中畑さんの一言で松井秀喜の「専属運転手」になりました
中畑さんと松井の特訓は短くて1時間、長くて2時間。その間、僕はなにをやっていたかといえば、リビングのコタツに入って、中畑さんの奥さまとミカンを食べながらテレビを見ている。
考えてみれば、松井と僕は当時、レギュラーを目指す同世代のライバルです。一緒に素振りをさせてくれてもいいようなものですが、中畑さんは松井につきっきり。スイングを見て下さい、と直談判することもなく、当たり前のようにコタツでお茶をすすっている僕も僕です。

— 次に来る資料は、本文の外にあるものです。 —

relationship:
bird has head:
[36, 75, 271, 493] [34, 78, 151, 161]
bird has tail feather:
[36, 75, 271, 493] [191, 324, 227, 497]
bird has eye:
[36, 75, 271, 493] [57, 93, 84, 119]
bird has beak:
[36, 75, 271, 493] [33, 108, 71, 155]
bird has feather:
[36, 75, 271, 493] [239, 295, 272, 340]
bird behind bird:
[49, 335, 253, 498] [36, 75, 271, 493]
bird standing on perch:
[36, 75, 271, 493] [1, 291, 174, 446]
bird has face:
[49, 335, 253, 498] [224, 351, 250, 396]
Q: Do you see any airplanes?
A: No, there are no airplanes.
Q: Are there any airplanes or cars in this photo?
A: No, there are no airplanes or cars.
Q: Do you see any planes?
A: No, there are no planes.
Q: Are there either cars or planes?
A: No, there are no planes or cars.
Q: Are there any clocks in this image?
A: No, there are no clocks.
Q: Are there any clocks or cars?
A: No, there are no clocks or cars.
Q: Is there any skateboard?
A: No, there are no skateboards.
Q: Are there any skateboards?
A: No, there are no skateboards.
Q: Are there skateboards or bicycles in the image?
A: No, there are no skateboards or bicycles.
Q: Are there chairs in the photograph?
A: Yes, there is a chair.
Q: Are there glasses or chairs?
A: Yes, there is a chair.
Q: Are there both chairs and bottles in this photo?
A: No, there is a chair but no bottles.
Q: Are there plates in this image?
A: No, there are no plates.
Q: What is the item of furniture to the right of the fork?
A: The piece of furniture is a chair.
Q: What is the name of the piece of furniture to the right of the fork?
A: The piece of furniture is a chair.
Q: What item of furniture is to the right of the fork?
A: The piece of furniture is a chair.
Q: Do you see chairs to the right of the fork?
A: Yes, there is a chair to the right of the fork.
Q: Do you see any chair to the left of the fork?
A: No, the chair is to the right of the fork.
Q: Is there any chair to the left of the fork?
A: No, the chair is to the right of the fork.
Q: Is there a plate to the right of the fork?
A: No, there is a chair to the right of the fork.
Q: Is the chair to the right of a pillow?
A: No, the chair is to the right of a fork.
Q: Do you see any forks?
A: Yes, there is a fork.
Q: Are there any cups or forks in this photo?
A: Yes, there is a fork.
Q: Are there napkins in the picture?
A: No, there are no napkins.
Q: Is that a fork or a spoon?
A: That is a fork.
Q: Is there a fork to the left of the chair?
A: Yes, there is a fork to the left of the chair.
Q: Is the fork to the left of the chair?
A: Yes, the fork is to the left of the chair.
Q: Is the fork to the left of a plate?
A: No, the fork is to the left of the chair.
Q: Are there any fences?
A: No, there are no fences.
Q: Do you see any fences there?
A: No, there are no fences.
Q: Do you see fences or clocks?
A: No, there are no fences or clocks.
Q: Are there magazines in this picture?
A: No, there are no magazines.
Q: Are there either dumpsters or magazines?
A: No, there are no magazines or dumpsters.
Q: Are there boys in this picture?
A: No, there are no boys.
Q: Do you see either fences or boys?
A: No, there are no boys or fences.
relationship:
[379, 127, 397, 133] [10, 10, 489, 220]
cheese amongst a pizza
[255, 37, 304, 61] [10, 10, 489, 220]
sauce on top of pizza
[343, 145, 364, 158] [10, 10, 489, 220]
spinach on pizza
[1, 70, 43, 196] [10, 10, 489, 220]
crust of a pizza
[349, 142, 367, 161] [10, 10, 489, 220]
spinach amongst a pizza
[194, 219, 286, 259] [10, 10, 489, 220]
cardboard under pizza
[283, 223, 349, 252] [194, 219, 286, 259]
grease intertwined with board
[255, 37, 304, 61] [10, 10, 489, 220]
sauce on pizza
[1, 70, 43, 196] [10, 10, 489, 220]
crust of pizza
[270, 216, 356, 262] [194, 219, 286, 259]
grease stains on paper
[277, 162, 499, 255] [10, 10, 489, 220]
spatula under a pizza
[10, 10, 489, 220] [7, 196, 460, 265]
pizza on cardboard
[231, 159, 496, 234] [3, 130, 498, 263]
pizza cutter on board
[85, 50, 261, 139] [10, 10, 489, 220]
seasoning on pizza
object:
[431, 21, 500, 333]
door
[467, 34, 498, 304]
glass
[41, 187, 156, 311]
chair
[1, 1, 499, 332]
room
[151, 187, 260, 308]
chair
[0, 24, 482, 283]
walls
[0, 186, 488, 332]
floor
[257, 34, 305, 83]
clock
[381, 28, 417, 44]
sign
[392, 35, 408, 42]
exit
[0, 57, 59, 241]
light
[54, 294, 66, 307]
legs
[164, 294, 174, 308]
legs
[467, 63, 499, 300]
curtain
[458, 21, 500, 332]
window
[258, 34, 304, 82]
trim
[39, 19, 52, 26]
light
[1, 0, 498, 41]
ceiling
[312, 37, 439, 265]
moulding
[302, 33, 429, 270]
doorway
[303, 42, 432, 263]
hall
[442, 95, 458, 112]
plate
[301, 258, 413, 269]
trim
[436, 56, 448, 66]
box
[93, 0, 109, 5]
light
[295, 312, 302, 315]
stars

「じゃあなに? 大介は2人の練習が終わるのをただ待っているだけなわけ? それじゃあ、ただの運転手じゃん。よし、分かった。今度の大介の誕生日には、オレが白い手袋と制帽をプレゼントしてやるよ」
そう言って、ベテランの広沢克実さんら当時の先輩方によくイジられたものです。のちに、中畑さんに「あのとき、一緒に教えてくれたら、僕ももう少し打てたんじゃないですか。よく考えたら、一回も中畑さんにバッティングを教えてもらったことないですよ」と言ったら、「いいんだよ大介は」とゲラゲラ笑って流されました。